Nigeria’s latest Eurobond offering, which was oversubscribed at $9.1 billion, marks the country’s successful return to the international bond market after a two-year hiatus, signaling renewed investor confidence in its economy. The funds raised will primarily support Nigeria’s 2024 budget, aimed at addressing persistent fiscal deficits and revenue shortfalls.
The offering, which closed on Monday, saw the federal government secure $2.2 billion, despite the high demand. The issuance included $700 million of a 6.5-year Eurobond maturing in 2031 at a coupon rate of 9.625%, and $1.5 billion of a 10-year Eurobond maturing in 2034 at 10.375%. These bonds were made available to both U.S. and international investors under the Regulation S/144A structure.
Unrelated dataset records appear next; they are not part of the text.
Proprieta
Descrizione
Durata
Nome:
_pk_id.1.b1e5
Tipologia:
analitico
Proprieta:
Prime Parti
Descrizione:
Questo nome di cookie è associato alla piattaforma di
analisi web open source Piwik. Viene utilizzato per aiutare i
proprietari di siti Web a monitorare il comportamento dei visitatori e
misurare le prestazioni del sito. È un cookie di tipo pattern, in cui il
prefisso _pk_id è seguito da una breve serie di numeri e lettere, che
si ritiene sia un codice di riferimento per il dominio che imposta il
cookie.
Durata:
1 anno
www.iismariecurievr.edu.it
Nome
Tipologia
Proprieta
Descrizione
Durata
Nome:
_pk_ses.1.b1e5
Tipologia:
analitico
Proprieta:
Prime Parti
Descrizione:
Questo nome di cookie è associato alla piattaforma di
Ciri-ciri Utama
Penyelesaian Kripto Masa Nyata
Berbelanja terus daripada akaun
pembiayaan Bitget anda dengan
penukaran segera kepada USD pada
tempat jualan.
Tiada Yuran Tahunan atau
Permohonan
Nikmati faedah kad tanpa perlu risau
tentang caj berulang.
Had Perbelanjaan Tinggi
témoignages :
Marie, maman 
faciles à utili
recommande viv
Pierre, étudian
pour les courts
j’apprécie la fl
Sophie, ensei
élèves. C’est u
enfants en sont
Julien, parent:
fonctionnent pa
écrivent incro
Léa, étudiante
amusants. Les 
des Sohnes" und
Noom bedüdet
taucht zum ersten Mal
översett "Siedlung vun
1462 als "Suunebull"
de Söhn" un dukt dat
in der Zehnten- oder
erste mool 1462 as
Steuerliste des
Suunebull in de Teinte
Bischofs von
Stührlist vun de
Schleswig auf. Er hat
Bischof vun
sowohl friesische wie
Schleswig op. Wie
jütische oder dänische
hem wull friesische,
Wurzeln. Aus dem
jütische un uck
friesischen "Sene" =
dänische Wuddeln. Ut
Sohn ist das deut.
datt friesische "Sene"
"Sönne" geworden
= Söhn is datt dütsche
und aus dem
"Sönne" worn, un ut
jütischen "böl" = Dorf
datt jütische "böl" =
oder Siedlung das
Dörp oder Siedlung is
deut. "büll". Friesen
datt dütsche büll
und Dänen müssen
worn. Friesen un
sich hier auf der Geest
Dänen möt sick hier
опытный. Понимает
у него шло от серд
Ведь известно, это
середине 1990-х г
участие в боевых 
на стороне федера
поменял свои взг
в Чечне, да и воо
The successful issuance demonstrates continued investor interest in Nigerian debt, despite concerns over the country’s financial stability due to high yields. In a statement, the Debt Management Office (DMO) confirmed that the bonds attracted investors from across the UK, North America, Europe, Asia, and the Middle East, as well as local Nigerian investors. The DMO noted that the peak orderbook exceeded $9 billion, reflecting broad support from various investor classes, including fund managers, pension funds, insurance companies, and financial institutions.
Patience Oniha, Director General of the DMO, praised the strong demand and reiterated the government’s commitment to transparency and ongoing engagement with global investors. The Eurobonds will be listed on the UK Listing Authority and traded on the London Stock Exchange, FMDQ Securities Exchange, and Nigerian Exchange Limited.
Finance Minister Olawale Edun highlighted the strong investor appetite as a sign of confidence in President Bola Tinubu’s economic stabilization efforts, noting the growing trust in Nigeria’s economic direction. Central Bank Governor Olayemi Cardoso echoed this sentiment, linking the positive outcome to improved liquidity and market access.
This marks Nigeria’s first return to the international capital markets in over two years, with a consortium of global financial institutions, including Citigroup, Goldman Sachs, JPMorgan, and Standard Chartered, managing the issuance. Additionally, Chapel Hill Denham Advisory Limited acted as the Nigerian bookrunner for the sale.